[Start of Attachment]

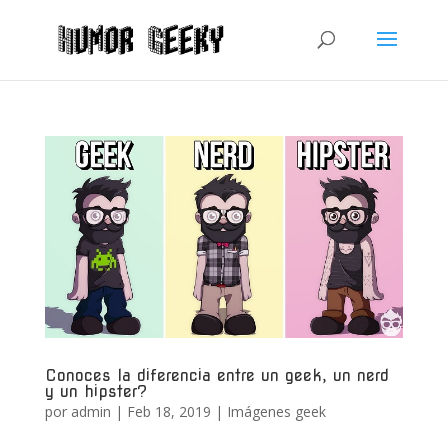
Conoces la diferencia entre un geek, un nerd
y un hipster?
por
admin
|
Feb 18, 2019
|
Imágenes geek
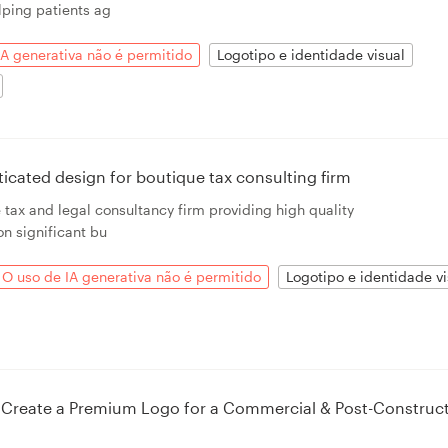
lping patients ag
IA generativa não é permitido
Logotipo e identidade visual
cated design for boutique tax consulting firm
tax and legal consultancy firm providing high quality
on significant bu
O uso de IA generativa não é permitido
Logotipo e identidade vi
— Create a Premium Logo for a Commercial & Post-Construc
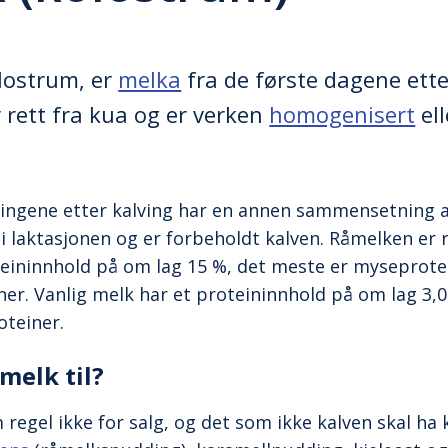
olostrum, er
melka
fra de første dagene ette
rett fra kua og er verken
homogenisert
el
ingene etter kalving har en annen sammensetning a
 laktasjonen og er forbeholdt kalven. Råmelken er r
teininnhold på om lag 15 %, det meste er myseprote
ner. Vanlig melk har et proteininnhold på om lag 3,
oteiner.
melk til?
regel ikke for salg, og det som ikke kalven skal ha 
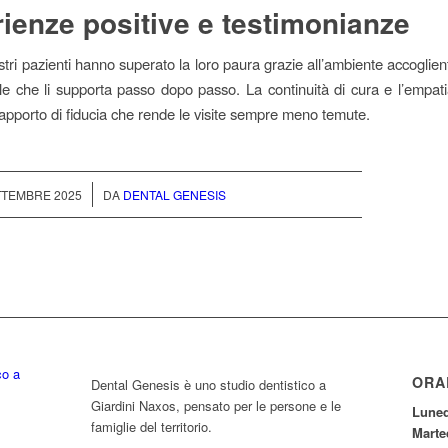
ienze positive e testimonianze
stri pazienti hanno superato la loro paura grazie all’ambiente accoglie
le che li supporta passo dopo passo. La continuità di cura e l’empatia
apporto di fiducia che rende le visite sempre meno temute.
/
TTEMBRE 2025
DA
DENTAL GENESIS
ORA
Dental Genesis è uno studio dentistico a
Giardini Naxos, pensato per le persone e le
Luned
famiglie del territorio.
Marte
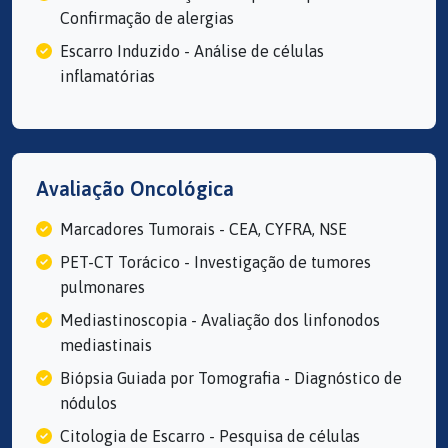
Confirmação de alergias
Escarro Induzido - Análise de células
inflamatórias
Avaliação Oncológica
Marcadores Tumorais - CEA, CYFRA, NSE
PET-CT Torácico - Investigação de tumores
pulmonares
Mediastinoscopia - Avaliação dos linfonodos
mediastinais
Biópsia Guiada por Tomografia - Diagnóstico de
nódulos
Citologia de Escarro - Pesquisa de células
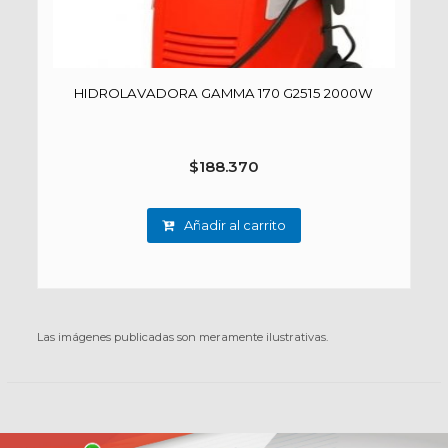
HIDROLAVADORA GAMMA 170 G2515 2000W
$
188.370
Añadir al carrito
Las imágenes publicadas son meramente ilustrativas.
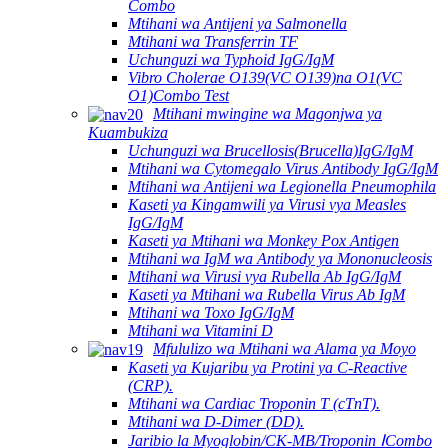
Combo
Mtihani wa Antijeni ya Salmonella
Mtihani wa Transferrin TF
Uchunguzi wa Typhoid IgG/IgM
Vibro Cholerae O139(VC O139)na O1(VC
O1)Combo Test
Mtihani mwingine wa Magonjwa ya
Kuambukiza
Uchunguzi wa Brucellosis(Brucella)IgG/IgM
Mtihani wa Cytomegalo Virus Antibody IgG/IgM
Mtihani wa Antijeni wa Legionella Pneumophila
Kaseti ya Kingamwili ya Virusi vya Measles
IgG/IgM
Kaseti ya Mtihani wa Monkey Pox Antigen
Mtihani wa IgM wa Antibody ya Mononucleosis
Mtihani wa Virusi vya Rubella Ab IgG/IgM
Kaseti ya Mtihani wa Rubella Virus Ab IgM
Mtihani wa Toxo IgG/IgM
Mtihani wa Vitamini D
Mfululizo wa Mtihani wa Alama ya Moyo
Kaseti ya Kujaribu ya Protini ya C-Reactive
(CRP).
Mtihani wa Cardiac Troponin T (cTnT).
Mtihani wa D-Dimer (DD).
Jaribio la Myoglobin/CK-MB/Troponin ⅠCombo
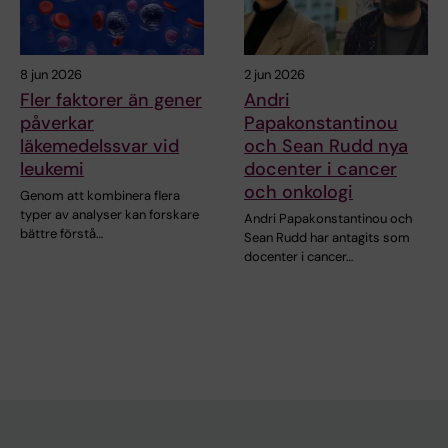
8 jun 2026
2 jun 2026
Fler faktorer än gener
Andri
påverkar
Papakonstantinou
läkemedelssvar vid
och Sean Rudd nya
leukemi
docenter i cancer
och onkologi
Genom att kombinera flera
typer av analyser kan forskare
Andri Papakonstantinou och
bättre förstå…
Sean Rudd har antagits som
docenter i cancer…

[End of Attachment]

■ **YOUR INSTRUCTIONS**
The task requires that every line above be transcribed exactly, without the images.

■ **SOLUTION FOR THIS EXERCISE**
Conoces la diferencia entre un geek, un nerd
y un hipster?
por
admin
|
Feb 18, 2019
|
Imágenes geek
lping patients ag
IA generativa não é permitido
Logotipo e identidade visual
cated design for boutique tax consulting firm
tax and legal consultancy firm providing high quality
on significant bu
O uso de IA generativa não é permitido
Logotipo e identidade vi
— Create a Premium Logo for a Commercial & Post-Construc
olostrum, er
melka
fra de første dagene ette
rett fra kua og er verken
homogenisert
el
ingene etter kalving har en annen sammensetning a
 laktasjonen og er forbeholdt kalven. Råmelken er r
teininnhold på om lag 15 %, det meste er myseprote
ner. Vanlig melk har et proteininnhold på om lag 3,
oteiner.
melk til?
regel ikke for salg, og det som ikke kalven skal ha 
ienze positive e testimonianze
stri pazienti hanno superato la loro paura grazie all’ambiente accoglie
le che li supporta passo dopo passo. La continuità di cura e l’empatia
apporto di fiducia che rende le visite sempre meno temute.
/
TTEMBRE 2025
DA
DENTAL GENESIS
ORA
Dental Genesis è uno studio dentistico a
Giardini Naxos, pensato per le persone e le
Luned
famiglie del territorio.
Marte
Confirmação de alergias
Escarro Induzido - Análise de células
inflamatórias
Avaliação Oncológica
Marcadores Tumorais - CEA, CYFRA, NSE
PET-CT Torácico - Investigação de tumores
pulmonares
Mediastinoscopia - Avaliação dos linfonodos
mediastinais
Biópsia Guiada por Tomografia - Diagnóstico de
nódulos
Citologia de Escarro - Pesquisa de células
HIDROLAVADORA GAMMA 170 G2515 2000W
$
188.370
Añadir al carrito
Las imágenes publicadas son meramente ilustrativas.
Combo
Mtihani wa Antijeni ya Salmonella
Mtihani wa Transferrin TF
Uchunguzi wa Typhoid IgG/IgM
Vibro Cholerae O139(VC O139)na O1(VC
O1)Combo Test
Mtihani mwingine wa Magonjwa ya
Kuambukiza
Uchunguzi wa Brucellosis(Brucella)IgG/IgM
Mtihani wa Cytomegalo Virus Antibody IgG/IgM
Mtihani wa Antijeni wa Legionella Pneumophila
Kaseti ya Kingamwili ya Virusi vya Measles
IgG/IgM
Kaseti ya Mtihani wa Monkey Pox Antigen
Mtihani wa IgM wa Antibody ya Mononucleosis
Mtihani wa Virusi vya Rubella Ab IgG/IgM
Kaseti ya Mtihani wa Rubella Virus Ab IgM
Mtihani wa Toxo IgG/IgM
Mtihani wa Vitamini D
Mfululizo wa Mtihani wa Alama ya Moyo
Kaseti ya Kujaribu ya Protini ya C-Reactive
(CRP).
Mtihani wa Cardiac Troponin T (cTnT).
Mtihani wa D-Dimer (DD).
Jaribio la Myoglobin/CK-MB/Troponin ⅠCombo
8 jun 2026
2 jun 2026
Fler faktorer än gener
Andri
påverkar
Papakonstantinou
läkemedelssvar vid
och Sean Rudd nya
leukemi
docenter i cancer
och onkologi
Genom att kombinera flera
typer av analyser kan forskare
Andri Papakonstantinou och
bättre förstå…
Sean Rudd har antagits som
docenter i cancer…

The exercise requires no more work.